2020 was not ideal. I’m sure the vast majority of you can agree with me on this.
Overwhelming feelings of confinement and frustration settled in quite frequently, and I personally found myself stuck in the mud more often than not.
I hit a point of feeling like every day was the same.
My anxiety—escalating. My mind—spiraling.
After coming to the conclusion that I wanted to proactively shake those unsettling feelings, I decided to try and make some changes to my daily routine and mindset.
With the external world on hold, I was forced to interact with my internal world in a way that I never really had before.
Now, I’m not saying that I’m perfect or that I somehow managed to defeat 2020. There were definitely too many tough days to count. However, I did find that reframing the way I viewed each hardship was a huge factor in finishing my year off strong.
I’ve picked up a few lessons that I’m hoping to actively keep in mind as we progress into 2021. Here are some tips that have allowed me to reframe and recenter my mind:
1. Stop the Comparisons
As a perfectionist one of the hardest realities I had to face was that there is always going to be someone else who is doing more than me. Going onto social media during quarantine was soooo intimidating. Many people were making these grand decisions regarding their lifestyles and career paths, meanwhile I developed the fear of falling behind in life. I have this tendency to equate my self-worth with success. This past year showed me that this is absolutely not true. My progress (internal and external) does not determine my value as a person.
2. Journal. Journal. Journal.
This is crazy to admit now, but I actually used to think journaling was dumb. Maybe it was because teen movies had me thinking that journaling was writing about boy problems using a sparkly pink pen. However, that couldn’t be farther from the truth. Journaling has completely transformed the way I relieve anxiety. I’m the type of person whose thoughts go 900 miles per hour. By writing down all those thoughts that seemed to be piling up, I was able to dissect not only what I was feeling, but more importantly why I was feeling those things. I’m really excited to journal in this new year, and look back at my journal entries from last year to track my personal growth. If journaling really intimidates you, I recommend starting by making lists—things that make you happy, things that you are afraid of, etc.

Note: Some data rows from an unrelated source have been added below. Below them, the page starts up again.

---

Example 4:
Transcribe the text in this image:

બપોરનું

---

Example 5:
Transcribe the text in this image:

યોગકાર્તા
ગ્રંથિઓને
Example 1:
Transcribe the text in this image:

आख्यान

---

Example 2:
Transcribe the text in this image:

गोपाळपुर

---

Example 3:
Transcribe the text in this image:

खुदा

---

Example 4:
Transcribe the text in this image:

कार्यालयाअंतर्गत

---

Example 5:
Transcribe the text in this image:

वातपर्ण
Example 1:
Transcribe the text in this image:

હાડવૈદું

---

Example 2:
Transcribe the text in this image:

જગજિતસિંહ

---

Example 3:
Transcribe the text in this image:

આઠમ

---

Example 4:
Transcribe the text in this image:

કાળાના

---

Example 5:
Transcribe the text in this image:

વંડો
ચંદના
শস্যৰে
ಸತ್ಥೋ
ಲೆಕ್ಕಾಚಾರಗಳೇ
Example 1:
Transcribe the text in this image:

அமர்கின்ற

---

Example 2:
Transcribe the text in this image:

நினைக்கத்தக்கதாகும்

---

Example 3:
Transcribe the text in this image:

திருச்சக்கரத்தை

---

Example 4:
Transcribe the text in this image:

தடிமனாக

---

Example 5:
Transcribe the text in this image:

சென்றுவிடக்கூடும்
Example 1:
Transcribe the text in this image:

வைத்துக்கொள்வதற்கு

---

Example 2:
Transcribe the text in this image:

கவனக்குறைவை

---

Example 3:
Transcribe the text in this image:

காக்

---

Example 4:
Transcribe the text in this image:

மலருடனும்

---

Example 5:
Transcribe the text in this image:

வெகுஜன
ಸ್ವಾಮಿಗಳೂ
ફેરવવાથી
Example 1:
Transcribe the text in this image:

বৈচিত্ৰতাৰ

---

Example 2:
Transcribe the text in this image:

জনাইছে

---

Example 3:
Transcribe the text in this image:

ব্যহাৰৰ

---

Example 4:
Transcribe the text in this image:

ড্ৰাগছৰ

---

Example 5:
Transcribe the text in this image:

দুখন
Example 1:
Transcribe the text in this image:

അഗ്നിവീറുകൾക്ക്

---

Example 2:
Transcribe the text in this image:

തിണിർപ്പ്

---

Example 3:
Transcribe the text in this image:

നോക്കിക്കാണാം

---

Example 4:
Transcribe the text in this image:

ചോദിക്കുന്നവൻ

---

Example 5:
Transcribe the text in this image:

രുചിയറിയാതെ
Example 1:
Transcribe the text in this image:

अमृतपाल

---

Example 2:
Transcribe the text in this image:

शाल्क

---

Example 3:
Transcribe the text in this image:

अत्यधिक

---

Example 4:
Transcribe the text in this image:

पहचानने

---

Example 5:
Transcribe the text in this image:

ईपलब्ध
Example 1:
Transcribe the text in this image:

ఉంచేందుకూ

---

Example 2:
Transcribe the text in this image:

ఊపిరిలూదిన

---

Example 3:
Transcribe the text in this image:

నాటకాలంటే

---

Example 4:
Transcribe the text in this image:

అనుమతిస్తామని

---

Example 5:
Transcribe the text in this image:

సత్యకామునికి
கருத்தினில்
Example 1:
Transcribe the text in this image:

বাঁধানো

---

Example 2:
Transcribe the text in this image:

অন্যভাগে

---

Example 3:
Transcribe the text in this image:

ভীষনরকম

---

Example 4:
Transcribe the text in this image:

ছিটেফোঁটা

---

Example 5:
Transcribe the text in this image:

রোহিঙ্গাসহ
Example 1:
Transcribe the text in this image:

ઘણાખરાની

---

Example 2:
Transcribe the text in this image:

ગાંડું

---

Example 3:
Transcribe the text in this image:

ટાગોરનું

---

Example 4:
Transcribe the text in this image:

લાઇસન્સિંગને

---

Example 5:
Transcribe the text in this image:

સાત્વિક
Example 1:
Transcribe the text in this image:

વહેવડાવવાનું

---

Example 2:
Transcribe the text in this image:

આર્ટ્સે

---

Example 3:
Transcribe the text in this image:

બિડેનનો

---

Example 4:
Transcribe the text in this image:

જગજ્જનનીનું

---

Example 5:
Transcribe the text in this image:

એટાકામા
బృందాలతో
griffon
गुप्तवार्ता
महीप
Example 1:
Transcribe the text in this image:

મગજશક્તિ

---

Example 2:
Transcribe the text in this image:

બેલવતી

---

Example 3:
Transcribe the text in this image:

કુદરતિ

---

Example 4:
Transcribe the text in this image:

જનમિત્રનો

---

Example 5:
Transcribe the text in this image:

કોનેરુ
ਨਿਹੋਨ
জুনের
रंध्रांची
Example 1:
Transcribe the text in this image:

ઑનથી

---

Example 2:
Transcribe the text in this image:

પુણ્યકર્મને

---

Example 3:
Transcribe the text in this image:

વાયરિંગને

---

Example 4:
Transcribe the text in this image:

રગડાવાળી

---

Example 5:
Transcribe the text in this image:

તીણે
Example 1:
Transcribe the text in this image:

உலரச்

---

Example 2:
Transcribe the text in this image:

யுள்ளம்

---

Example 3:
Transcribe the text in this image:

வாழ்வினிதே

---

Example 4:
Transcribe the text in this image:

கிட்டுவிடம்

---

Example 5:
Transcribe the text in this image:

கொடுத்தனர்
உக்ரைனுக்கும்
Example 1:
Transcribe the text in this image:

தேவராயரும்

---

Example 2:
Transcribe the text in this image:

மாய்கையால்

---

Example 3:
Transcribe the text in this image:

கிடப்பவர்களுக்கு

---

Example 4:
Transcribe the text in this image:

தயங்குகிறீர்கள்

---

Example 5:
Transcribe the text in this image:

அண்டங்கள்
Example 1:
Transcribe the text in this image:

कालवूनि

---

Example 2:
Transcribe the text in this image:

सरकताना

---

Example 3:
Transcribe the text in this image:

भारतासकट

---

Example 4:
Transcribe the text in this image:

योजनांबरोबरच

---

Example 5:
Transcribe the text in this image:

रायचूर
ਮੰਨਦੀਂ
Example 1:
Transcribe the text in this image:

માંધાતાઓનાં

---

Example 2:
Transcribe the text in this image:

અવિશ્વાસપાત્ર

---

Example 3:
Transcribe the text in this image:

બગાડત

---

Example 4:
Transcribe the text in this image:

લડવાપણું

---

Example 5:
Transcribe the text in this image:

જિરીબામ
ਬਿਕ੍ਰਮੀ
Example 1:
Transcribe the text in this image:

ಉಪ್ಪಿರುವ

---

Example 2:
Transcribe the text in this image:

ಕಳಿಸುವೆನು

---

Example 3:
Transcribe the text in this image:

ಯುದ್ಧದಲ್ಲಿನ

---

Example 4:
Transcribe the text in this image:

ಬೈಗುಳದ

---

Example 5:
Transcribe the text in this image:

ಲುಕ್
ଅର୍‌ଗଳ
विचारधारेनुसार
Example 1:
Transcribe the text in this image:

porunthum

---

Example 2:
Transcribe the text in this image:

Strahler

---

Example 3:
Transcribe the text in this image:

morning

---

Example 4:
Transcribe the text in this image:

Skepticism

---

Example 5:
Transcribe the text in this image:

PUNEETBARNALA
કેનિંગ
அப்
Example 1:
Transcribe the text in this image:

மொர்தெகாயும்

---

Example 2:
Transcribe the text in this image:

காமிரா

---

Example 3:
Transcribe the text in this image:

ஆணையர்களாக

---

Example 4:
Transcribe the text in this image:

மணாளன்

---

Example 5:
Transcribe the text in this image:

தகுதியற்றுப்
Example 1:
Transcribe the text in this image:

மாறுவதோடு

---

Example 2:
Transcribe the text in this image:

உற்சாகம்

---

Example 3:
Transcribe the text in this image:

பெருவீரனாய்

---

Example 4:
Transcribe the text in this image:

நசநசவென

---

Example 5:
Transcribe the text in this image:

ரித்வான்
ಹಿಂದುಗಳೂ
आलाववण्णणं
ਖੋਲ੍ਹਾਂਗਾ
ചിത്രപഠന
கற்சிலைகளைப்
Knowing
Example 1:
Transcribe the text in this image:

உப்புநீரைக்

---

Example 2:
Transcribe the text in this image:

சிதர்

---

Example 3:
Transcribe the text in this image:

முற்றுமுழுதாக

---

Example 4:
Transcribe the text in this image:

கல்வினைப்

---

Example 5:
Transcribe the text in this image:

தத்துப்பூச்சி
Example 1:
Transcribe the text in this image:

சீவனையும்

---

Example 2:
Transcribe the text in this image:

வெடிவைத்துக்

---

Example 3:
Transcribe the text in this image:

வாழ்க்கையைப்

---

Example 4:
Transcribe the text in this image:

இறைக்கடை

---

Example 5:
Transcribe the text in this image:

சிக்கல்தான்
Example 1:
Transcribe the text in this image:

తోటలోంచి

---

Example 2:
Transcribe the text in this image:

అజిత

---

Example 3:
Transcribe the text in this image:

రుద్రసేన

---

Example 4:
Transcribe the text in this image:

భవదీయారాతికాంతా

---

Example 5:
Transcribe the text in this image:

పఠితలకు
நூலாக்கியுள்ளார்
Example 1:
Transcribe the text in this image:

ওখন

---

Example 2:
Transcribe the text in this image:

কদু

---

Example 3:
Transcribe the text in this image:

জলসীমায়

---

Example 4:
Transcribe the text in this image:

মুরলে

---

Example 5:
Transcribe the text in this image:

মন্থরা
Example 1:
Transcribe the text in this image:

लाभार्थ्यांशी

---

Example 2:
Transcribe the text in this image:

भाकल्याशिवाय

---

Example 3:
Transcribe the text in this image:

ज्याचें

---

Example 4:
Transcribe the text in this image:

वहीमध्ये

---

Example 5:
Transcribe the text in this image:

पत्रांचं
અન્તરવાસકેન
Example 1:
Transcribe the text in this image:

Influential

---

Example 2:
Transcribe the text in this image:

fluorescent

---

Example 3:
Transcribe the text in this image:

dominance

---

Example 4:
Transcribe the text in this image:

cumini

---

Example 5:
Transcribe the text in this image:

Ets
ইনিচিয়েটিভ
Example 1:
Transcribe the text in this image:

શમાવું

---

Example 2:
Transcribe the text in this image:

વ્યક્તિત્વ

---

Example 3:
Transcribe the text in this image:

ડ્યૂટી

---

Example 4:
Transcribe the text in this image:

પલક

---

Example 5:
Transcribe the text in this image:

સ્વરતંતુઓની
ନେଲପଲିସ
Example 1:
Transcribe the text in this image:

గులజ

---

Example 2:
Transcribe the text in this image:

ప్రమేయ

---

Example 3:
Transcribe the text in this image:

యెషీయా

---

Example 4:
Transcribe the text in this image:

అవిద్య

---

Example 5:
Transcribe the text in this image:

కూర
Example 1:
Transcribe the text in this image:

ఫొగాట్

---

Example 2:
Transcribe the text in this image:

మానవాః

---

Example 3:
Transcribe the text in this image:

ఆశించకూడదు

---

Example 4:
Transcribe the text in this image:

Whether it’s cleaning the old clothes out of your closet or leaving toxic tendencies behind, decluttering helps ease the mind. Sometimes when I feel overwhelmed, I start to unhealthily pick apart everything around me. Slowly cleaning up my physical space helped me feel more productive and less frazzled, while cleaning up my mental space allowed me to focus in on and appreciate the good things in my life.
4. Just Do It.
We all have those recipes we want to try, adventures we want to go on, and goals we want to meet. While the limitations of the pandemic may hinder you from following this tip to the fullest, there are always new fun things to try. I used to love painting as a kid. As I got older, my free time was absorbed by school and obligations. I often thought about painting again but for some reason always brushed (no pun intended) it off. Last year taught me that it’s important to do more things simply for your own enjoyment. I can’t believe it took being confined inside my home to realize this. I found a secondhand easel on Facebook Marketplace, picked up some paint from Michael’s, and at very odd hours of the night (I really just couldn’t fall asleep), I popped in my earphones and lost myself in a painting. I found it so therapeutic. This little anecdote is just me trying to say that we should prioritize doing the little things that make us happy rather than only doing those little things when we have free time.
5. Express Gratitude!
I feel like we’re living in a time where the negatives are so much more apparent than the positives. However, I have realized that the more I let myself dwell on the negative, the more negative of a person I become. Like many, I’m not a natural optimist, but I personally think optimism can be beneficial to put into practice. Gratitude and the expression of gratitude is probably one of the most wholesome things I adopted this past year. Whether it’s making a list of things you're grateful for, or sending an appreciation text to your loved ones, I think it’s important to not only acknowledge gratitude but to express it more frequently.